Erdogan’s proactive approach is clearly reflected in the number of state-sponsored national and international conferences that Türkiye has hosted on Palestine freedom since the outbreak of the Gaza–Israel war. Such actions may seem routine on first sighting, but they have a larger purpose: projecting Türkiye’s diplomatic muscle on the world stage and reinforcing Erdogan’s status as a tireless champion of the Palestinian cause.

The latest one was an eight-day conference convened last month under the title An Islamic and Humanitarian Responsibility: Gaza. It was co-hosted by Türkiye’s Foundation of Islamic Scholars and the Qatar-based International Union of Muslim Scholars (IUMS), a prominent Islamic organisation commonly characterised as having ideological ties to the Muslim Brotherhood.

This is also telling of Ankara’s political manoeuvring.
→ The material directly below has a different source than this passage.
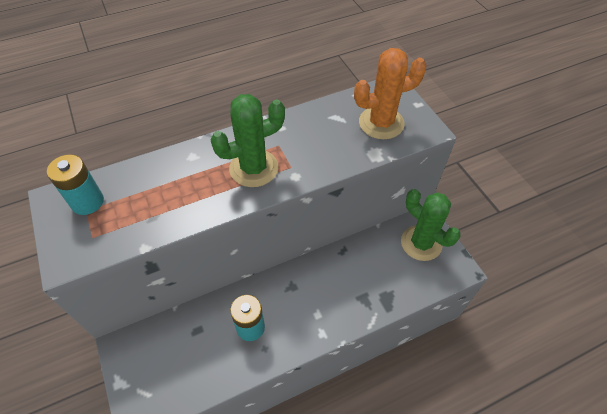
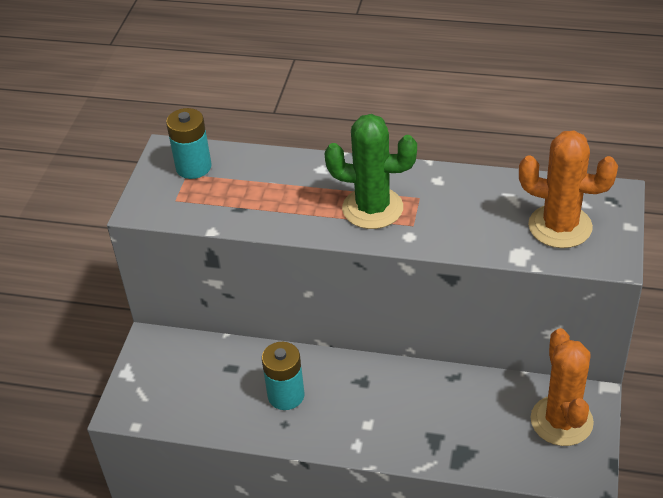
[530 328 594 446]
On one side, Türkiye has been improving its relations with Riyadh and Abu Dhabi; on the other, it continues to give space to groups like the IUMS, which Saudi Arabia and the UAE have long proscribed because of their perceived Brotherhood ties. This act highlights Türkiye’s ability to sidestep competing regional dynamics, maintaining pragmatic ties with Arab Gulf states while simultaneously appealing to movements and networks that connect with broader Muslim publics.

At the heart of this policy is Türkiye’s understanding that the ulama (Islamic scholars) are dynamic players and are responsive to changing political and social realities and are central agents in shaping Islamic societies. As Princeton University professor Muhammad Qasim Zaman explains, the ulama are “custodians of change,” but also mediators between tradition and modernity, shaping both political discourse and religious life.
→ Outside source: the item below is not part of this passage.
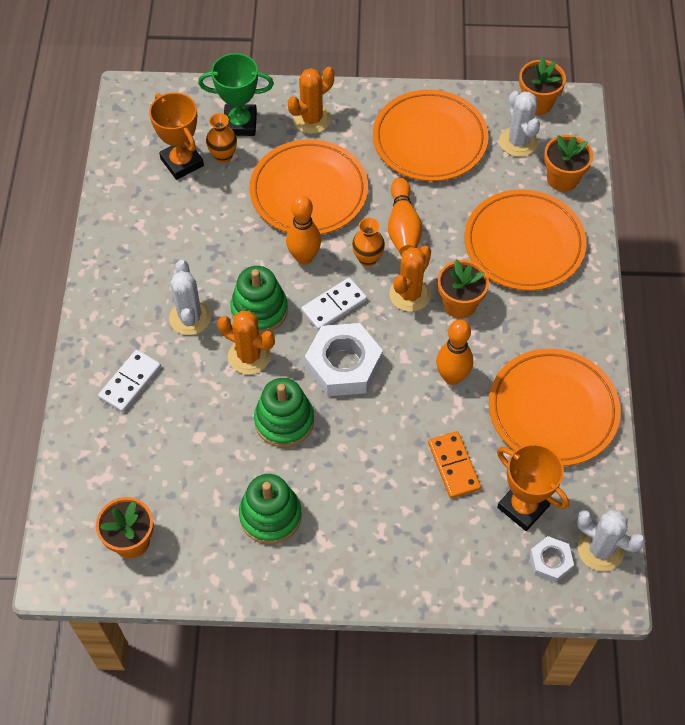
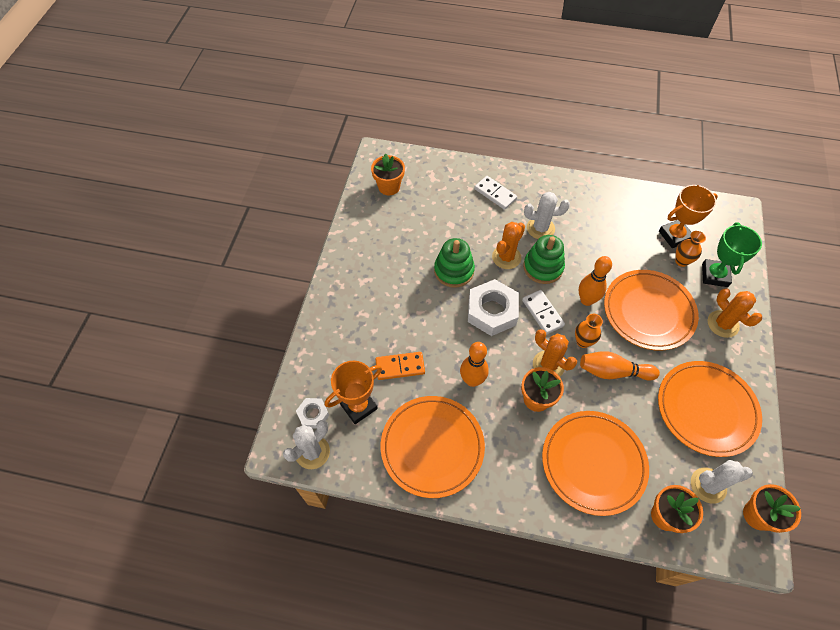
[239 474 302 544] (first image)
Not to mention, the sacralisation of politics adds another major dimension to Türkiye’s approach to the crisis in Gaza. The sacralisation of politics often starts with the politicisation of religion and is usually expressed through rituals and symbols with the aim of strengthening community ties, fostering collective unity, and providing people with a deeper sense of purpose and direction for the future. This has been evident time and again in the statements of President Erdogan and his aides. For instance, President Erdogan has referred to the Al-Aqsa compound as the “Red line” for Türkiye. During his speech at the 3rd International Yeditepe Biennial, Erdogan declared that the Haram al-Sharif, home to the Al-Aqsa Mosque and the Dome of the Rock, forms an indivisible whole and, spanning 144 acres, belongs exclusively to Muslims.

Under Erdogan, Türkiye has deftly positioned itself within the wider Muslim world, which is also evident on social media platforms such as X, Meta, and Instagram, where posts and comments frequently commend Türkiye’s outspoken stance on the Gaza crisis, often hailing it as a “true Muslim nation.” A similar scenario was observed during the airing of TV shows like Diriliş: Ertuğrul or Kuruluş: Osman, when many Bangladeshis and Pakistanis started calling themselves Turks. While international relations scholars would categorise this as a soft power exercise, what’s happening is bigger: a potent blend of politics and religion that has allowed Türkiye to capture the imagination of Muslim audiences far beyond its borders.

The author is a doctoral candidate at the Centre for West Asian Studies, Jawaharlal Nehru University, New Delhi.